Louise d’Épinay, femme de « lettres ». Épistolarité, récit et roman
Paris/Montmorency (8-9 novembre 2023), avant le 15 décembre 2022

Colloque international

Université Paris Nanterre et Musée Montmorency

Louise-Florence-Tardieu d’Esclavelle de Lalive d’Épinay fait partie de ces femmes du XVIIIe siècle dont les relations et amitiés philosophiques – avec Rousseau, Grimm et Diderot, tout particulièrement – ont occulté les œuvres dans l’histoire de la littérature telle qu’elle s’est longuement construite. Le parcours éditorial du volumineux roman à clés, à la fois épistolaire et diaristique, qu’a laissé Louise d’Épinay à l’état de manuscrit à sa mort est en ce sens fort éloquent.

D’abord publié en tant que Mémoires, en 1818, il fut longtemps lu comme un document autobiographique, jusqu’à ce que l’édition intégrale procurée par Georges Roth, en 1951, ne révèle l’ampleur réelle de cette œuvre, ainsi que les noms des personnages imaginés par l’autrice que l’on avait remplacés, pendant plus d’un siècle, par ceux des personnes réelles les lui ayant inspirés. Intitulé Histoire de madame de Rambrure à un certain moment pendant sa conception, ce texte a été présenté au public de façon posthume comme les Mémoires et correspondance de madame d’Épinay (1818), puis édité en entier en tant que Pseudo-Mémoires de madame d’Épinay sous le titre Histoire de madame de Montbrillant (1951), pour enfin paraître en format poche sous celui de Contre-Confessions (1989) par sa dernière éditrice, Élisabeth Badinter[1]. Bien que le statut partiellement fictionnel de cette œuvre soit désormais reconnu, il n’en demeure pas moins que sa teneur littéraire a souvent été oblitérée par les querelles partisanes et par l’essence biographique qu’on se contente souvent d’y puiser. Pourtant, comme le suggérait déjà Henri Coulet en 1967 dans Le Roman jusqu’à la Révolution, il est impératif de la relire comme fiction pour en apprécier l’originalité.

Grâce aux fertiles recherches conduites ces dernières décennies sur les éducatrices des Lumières, sur les femmes et la philosophie, ou sur leur participation aux périodiques littéraires, la variété et la richesse des œuvres de Louise d’Épinay nous sont de mieux en mieux révélées. L’édition critique des Conversations d’Émilie procurée par Rosena Davison, en 1996, a pavé la voie à de nombreux travaux sur ses contributions pédagogiques, notamment ceux de Sonia Cherrad et de Jeanne Chiron[2]. L’inventaire de la Correspondance littéraire de Friedrich-Melchior Grimm et de Jacques-Henri Meister (1753-1813), procuré par Jeanne Carriat et Ulla Kölving (1984), puis l’édition critique des années 1753 à 1773, dirigée par cette dernière et dont les volumes paraissent régulièrement depuis 2006[3], ont montré l’importance et la constante présence de Louise d’Épinay dans cette vaste entreprise. C’est dans ce sillage que s’inscrivent les recherches de Mélinda Caron, qui s’est également penchée sur la correspondance de Louise d’Épinay et l’abbé Ferdinando Galiani à laquelle nous avons accès grâce à l’édition complète de Daniel Maggetti et Georges Dulac (1992-1995)[4]. D’autres travaux, par exemple sur l’amateurisme lettré et les épistolières, ont aussi amené différents chercheurs à se pencher sur cette correspondance[5].

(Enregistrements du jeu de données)
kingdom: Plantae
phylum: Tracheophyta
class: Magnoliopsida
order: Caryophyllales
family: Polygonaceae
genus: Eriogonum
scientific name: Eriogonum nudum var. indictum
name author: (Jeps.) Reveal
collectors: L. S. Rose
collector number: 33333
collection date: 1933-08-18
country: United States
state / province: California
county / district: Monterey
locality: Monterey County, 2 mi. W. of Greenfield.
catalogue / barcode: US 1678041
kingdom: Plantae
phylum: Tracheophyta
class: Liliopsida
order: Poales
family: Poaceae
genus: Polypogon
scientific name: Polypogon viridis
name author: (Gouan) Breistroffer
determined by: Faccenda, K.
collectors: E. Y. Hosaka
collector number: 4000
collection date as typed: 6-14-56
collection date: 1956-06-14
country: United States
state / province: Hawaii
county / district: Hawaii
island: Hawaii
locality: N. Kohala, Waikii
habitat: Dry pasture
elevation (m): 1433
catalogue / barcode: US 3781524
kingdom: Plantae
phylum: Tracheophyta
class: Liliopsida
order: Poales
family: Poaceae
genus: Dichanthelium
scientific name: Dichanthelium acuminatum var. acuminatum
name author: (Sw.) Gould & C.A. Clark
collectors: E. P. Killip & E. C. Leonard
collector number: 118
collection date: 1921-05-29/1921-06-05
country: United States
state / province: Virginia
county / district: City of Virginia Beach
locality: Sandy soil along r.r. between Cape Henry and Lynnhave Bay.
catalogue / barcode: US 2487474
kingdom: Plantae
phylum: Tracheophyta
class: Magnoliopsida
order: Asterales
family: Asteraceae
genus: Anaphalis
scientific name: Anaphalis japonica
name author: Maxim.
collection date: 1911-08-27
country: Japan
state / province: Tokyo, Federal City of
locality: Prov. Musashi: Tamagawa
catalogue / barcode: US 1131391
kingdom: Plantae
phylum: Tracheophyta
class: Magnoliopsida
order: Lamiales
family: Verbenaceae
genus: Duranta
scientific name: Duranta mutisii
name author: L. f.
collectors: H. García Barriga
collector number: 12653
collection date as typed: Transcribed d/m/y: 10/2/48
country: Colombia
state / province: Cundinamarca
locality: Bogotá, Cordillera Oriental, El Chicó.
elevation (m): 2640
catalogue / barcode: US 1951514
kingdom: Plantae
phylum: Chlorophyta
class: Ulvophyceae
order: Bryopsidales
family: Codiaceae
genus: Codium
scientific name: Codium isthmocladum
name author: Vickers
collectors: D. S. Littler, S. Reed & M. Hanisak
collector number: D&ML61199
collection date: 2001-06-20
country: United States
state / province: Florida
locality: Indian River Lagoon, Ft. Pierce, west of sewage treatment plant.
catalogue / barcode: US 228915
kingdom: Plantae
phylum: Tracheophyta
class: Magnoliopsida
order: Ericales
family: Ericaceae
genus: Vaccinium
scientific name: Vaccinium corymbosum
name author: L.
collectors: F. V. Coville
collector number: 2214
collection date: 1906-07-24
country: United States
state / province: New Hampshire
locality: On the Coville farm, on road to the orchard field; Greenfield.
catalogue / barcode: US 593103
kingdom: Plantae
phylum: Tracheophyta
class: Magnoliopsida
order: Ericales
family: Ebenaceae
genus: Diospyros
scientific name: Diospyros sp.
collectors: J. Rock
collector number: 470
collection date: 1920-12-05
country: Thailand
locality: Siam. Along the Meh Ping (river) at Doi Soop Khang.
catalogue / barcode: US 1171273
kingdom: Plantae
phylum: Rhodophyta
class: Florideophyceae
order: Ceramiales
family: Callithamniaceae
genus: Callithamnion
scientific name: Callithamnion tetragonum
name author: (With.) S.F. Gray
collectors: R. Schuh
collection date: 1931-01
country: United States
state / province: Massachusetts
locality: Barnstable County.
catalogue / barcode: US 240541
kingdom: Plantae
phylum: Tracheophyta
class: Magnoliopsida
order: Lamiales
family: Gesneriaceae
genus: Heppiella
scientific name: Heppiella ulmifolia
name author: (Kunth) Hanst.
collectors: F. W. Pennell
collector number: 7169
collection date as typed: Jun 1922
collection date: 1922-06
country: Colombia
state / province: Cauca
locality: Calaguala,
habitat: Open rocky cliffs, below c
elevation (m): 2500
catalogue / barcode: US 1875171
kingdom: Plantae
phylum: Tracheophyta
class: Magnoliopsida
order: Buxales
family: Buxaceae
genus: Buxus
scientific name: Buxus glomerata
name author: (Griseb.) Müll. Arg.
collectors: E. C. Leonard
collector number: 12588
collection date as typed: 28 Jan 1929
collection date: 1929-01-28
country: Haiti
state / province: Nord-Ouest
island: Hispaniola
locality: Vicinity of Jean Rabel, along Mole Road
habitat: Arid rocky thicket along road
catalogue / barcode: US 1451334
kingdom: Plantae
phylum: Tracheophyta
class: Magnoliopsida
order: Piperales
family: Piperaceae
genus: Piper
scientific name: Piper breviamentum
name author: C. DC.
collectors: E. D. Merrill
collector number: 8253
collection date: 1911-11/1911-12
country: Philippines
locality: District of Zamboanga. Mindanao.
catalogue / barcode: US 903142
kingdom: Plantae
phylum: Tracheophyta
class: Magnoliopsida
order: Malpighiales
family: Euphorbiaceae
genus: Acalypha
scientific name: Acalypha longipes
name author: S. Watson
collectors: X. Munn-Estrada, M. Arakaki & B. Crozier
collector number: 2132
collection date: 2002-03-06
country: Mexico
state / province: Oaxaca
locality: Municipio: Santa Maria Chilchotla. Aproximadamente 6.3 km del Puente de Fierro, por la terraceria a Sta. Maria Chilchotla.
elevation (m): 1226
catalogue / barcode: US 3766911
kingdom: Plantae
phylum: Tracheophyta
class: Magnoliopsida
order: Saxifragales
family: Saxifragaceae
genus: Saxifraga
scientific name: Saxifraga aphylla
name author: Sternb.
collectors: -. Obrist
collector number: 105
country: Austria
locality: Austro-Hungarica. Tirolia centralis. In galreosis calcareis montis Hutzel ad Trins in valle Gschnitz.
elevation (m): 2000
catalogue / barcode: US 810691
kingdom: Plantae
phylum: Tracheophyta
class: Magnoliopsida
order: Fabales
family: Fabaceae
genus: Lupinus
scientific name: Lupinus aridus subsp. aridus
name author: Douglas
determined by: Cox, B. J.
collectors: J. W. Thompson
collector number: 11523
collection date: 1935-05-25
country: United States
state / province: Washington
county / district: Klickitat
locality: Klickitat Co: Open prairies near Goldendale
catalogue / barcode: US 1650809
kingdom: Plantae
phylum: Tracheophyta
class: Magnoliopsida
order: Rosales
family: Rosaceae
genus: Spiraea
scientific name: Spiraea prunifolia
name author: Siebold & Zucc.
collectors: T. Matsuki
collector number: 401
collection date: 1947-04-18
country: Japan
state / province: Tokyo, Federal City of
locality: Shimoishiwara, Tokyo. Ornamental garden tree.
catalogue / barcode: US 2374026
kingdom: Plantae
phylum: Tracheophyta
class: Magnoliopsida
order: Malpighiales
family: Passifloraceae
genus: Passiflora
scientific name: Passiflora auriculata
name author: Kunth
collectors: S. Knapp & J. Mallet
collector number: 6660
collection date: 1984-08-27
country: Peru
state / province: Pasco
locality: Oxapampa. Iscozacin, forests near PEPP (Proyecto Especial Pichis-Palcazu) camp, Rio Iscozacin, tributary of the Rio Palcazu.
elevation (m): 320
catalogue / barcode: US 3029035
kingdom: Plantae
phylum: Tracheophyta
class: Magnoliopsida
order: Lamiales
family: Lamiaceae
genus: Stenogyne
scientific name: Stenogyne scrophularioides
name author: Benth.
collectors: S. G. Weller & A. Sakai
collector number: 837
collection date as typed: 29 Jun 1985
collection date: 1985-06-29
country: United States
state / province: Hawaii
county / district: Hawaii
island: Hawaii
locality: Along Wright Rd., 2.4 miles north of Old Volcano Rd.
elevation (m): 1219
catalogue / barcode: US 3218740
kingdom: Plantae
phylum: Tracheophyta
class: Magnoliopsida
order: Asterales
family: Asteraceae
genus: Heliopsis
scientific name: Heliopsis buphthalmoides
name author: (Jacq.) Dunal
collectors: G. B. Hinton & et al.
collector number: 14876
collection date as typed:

Objectif de l'exercice =
Répondez d'après l'extrait :
(a) À quelles dates le colloque a-t-il lieu ?
(b) En quelle année le roman de Louise d'Épinay fut-il d'abord publié en tant que Mémoires ?
(c) Qui a procuré l'édition critique des Conversations d'Émilie, et en quelle année ?
Ce matériel est distinct de l'extrait et ne s'y rattache pas.

Réponse attendue =
(a) Les 8 et 9 novembre 2023.
(b) En 1818.
(c) Rosena Davison, en 1996.